Concentration is used mainly for processing fruit juices. Vacuum concentration or concentration by freezing enables preservation of the finest aromatic fruit elements.


Fractioning, or selective distillation, helps extract the fragrant essence from a particular essential oil, in order to produce an extract whose scent is absolutely different from the scent that this particular oil possessed before this processing method. By subtracting and adding chemical components it is possible to attain the scent of rose out of pelargonium oil, the fragrance of carnation can be produced from cloves, etc. This method is widely used, especially to produce fragrant substitutes for components which are difficult to extract from the original plant.

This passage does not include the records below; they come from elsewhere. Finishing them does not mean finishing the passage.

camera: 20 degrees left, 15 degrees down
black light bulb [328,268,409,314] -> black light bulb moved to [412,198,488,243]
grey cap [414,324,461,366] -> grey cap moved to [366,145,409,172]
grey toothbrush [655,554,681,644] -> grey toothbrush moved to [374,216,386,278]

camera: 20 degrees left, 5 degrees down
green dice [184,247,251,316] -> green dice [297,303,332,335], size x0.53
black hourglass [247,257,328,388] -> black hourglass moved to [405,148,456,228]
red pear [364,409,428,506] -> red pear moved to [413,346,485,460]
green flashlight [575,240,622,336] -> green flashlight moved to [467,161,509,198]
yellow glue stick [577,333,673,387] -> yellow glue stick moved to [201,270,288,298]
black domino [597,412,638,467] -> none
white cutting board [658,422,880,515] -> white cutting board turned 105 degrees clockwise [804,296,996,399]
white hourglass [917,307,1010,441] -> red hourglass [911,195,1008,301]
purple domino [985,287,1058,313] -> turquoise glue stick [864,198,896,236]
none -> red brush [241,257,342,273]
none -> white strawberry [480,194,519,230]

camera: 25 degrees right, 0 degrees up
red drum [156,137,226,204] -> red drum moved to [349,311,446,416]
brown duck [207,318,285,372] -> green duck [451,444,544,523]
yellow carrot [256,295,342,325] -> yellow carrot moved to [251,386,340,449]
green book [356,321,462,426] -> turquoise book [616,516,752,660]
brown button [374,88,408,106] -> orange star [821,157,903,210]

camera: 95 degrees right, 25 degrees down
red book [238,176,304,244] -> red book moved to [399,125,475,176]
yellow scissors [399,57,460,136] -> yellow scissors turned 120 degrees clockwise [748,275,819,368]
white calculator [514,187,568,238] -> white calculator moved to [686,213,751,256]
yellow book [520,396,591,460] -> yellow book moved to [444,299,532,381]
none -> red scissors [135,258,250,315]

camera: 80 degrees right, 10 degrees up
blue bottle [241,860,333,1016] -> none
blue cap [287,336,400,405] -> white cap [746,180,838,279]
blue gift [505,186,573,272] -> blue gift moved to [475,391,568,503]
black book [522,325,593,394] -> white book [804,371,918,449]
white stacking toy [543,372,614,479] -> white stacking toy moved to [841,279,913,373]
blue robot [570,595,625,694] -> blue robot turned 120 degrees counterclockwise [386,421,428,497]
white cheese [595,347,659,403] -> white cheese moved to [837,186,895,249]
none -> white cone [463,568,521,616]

There are several chromatography techniques. The most popular is gas chromatography. This method enables the decoding of the fragrance and identification of its main chemical components. The technique is based on isolating the molecules of raw materials or their compositions for the purpose of identification or quantification.

Headspace or Nature Print

This progressive technique enables the capturing of odor from natural sources--fresh plants--without causing damage to the plant. For instance, using this method the most fragrant and qualitative molecules whose characteristics are identical to those of the real flower can be isolated from a lilac blossom in vacuum conditions. After the molecules are isolated, they are analyzed using the chromatography technique.

Artificial aromas

At the end of the 19th century, production of new fragrances was enabled by organic synthesis. It was possible to:

  • Precisely imitate natural odors by using other sources, which preserved plans and saved many animals;
  • Create new fragrances that do not exist in nature;
  • Reconstruct complicated fragrances for which production was not previously successful, such as the scent of lilac and lily.

Artificial aromas do not pollute. They are of high quality and their production is less expensive then the production of natural raw materials. Today, 50% to 90% of the perfume components are artificial. The invention of artificial aromas has democratized the perfume and cosmetics industry. Therefore, synthetic components play the main role in perfume production nowadays.